Omofuma's death caused a wave of protests among the African community in Austria and gained wide media attention in Austria. The biggest protest happened on 8 May 1999 in Vienna. The tabloid newspaper Kronen Zeitung was criticized for its racist coverage of the case, justifying the police officers' actions and victim blaming Omofuma for being involved in criminal activities. Many of the protesters were arrested in a police operation against drug trafficking that the Ministry of Interior started on 27 May 1999, called "Operation Spring".

The three police officers who were responsible for his death were suspended from their duty, but in February 2001 the suspension was removed. In 2002, they were convicted to 8 months of prison due to "negligent homicide under especially dangerous circumstances". The defenders of the police officers argued that Omofuma himself had carried responsibility for his death, because he had resisted his deportation. All three could continue their duties as police officers. In 2009, two of them were still working as police officers, while one was retired. The punishment was criticized by activists and human rights organisations as too low.

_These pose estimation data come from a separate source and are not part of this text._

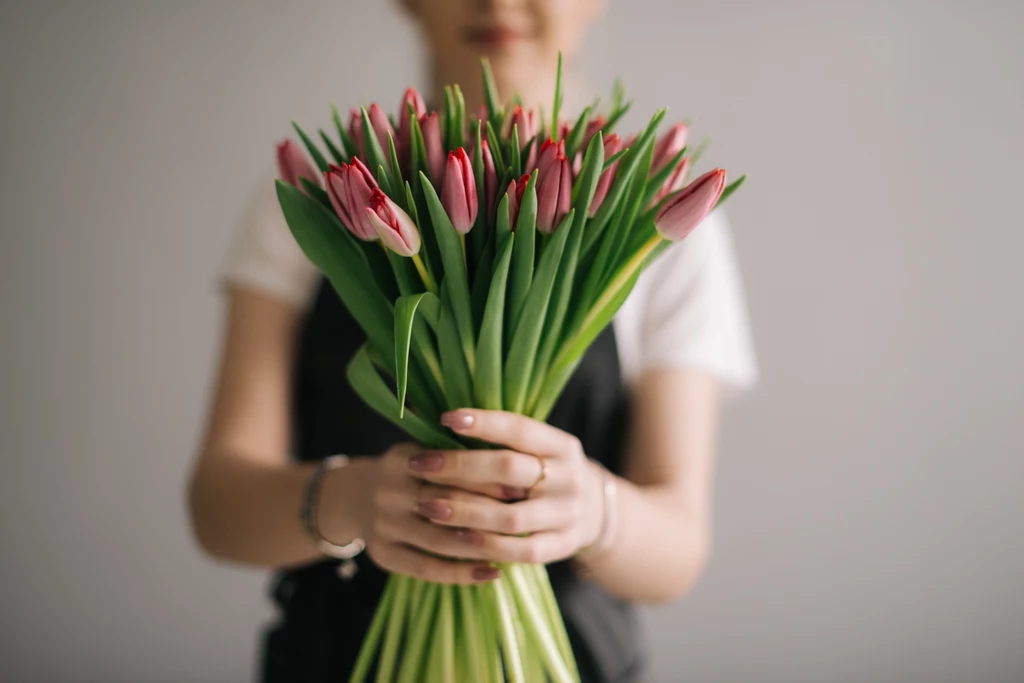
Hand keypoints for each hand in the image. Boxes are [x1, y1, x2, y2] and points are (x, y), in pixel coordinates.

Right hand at [351, 443, 512, 584]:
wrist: (356, 497)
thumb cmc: (410, 471)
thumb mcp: (425, 450)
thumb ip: (458, 451)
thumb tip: (513, 456)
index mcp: (401, 459)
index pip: (450, 469)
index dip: (487, 478)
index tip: (521, 486)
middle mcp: (387, 491)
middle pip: (445, 504)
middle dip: (487, 513)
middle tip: (525, 519)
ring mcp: (383, 525)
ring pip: (439, 540)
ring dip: (480, 547)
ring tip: (515, 549)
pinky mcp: (383, 554)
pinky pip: (426, 568)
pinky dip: (461, 573)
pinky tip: (492, 574)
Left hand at [406, 409, 605, 564]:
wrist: (595, 512)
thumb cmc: (548, 472)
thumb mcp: (539, 449)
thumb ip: (501, 439)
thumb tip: (443, 419)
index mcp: (562, 445)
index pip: (520, 429)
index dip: (483, 423)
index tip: (446, 418)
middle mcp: (568, 478)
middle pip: (510, 469)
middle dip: (460, 466)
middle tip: (421, 464)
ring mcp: (566, 515)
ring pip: (510, 516)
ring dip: (464, 511)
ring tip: (427, 504)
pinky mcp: (561, 546)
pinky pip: (520, 551)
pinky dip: (487, 545)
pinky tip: (457, 537)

In response to the case, in July 1999 a human rights advisory board to the Volksanwaltschaft was founded. The board is supposed to give recommendations to the Austrian Ministry of Interior.

Omofuma's death and the mild punishment of the police officers became a symbol for anti-racist movements and activists in Austria. Even for the 10th anniversary of his death, protests were organised in Vienna.

In front of Museumsquartier in the city center of Vienna, there is a memorial dedicated to him. The memorial stone was made by artist Ulrike Truger in 2003. The stone was first put up on 10 October 2003 next to Vienna State Opera without permission by the authorities and on 15 December 2003 it was moved to its current location. Right-wing politician Jörg Haider called Omofuma a "drug dealer", when the memorial stone was erected. Omofuma's daughter filed a lawsuit against Haider for defamation and won.